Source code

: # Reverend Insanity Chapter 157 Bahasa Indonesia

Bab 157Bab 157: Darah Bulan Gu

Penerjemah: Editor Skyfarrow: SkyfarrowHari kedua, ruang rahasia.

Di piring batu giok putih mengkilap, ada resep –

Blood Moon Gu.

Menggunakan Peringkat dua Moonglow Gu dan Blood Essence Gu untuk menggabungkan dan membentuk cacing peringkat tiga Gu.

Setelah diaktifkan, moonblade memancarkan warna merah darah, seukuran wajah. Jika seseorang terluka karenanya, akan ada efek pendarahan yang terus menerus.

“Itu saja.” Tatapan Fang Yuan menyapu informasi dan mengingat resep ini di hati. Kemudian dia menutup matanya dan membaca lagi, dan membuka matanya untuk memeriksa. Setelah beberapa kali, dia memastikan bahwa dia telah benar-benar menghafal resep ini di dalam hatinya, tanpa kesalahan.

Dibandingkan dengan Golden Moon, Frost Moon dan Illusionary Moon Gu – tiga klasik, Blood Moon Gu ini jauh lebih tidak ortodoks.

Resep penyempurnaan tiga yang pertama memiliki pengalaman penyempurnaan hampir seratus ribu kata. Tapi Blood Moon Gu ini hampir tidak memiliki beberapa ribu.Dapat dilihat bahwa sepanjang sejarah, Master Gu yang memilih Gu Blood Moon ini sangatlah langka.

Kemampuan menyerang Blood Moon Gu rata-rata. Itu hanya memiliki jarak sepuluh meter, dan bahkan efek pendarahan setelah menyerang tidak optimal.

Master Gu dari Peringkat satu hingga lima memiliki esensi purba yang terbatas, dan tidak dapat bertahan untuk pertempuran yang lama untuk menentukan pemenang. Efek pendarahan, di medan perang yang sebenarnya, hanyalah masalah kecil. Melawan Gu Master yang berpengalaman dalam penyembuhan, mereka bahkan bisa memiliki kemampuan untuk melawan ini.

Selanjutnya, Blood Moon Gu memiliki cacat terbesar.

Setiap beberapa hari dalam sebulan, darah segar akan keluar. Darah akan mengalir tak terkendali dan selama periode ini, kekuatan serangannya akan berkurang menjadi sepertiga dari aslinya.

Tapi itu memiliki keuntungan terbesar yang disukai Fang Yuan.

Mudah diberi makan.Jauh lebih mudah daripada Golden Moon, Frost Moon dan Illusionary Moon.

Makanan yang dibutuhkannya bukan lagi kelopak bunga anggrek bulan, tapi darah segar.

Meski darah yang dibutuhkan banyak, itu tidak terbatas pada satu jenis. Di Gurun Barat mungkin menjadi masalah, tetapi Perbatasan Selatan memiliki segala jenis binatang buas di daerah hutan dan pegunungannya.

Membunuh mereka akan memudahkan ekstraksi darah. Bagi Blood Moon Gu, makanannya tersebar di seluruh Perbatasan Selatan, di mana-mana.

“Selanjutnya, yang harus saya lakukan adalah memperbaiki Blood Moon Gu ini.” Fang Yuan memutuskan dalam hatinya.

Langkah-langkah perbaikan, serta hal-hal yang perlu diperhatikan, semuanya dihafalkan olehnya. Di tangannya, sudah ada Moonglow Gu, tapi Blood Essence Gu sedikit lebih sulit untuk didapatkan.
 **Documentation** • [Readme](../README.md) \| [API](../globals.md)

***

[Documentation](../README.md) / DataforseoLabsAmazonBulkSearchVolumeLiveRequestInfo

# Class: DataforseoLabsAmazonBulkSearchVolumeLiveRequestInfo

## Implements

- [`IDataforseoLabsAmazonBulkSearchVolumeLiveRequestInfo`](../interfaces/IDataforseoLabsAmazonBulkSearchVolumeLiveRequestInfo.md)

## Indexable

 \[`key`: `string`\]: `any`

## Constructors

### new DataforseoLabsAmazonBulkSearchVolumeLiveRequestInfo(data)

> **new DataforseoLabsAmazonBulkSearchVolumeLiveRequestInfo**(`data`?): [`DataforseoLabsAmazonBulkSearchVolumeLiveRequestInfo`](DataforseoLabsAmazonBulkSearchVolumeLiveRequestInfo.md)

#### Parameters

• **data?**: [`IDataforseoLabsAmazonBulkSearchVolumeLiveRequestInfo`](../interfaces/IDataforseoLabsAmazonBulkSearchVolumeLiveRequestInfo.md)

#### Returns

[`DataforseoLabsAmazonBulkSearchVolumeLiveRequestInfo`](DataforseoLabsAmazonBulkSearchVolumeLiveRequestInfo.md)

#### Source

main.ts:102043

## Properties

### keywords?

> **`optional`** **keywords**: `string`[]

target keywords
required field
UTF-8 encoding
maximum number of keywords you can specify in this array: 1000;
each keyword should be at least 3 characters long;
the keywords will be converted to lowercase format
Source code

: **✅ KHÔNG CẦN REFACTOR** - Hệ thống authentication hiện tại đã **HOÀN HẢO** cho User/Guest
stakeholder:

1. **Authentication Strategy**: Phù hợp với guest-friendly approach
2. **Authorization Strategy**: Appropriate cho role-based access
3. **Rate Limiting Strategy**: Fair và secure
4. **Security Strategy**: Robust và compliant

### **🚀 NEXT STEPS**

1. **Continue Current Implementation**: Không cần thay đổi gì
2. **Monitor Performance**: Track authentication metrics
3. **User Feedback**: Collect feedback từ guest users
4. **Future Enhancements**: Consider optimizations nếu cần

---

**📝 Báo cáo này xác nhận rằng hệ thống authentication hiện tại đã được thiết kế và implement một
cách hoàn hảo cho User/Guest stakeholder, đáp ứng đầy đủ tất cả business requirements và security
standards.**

********************

### EXERCISE DIRECTIONS
Each line in the data above either holds "lebih" or does not. State how many do, as a bare number.

### OUTPUT FOR THIS EXERCISE
3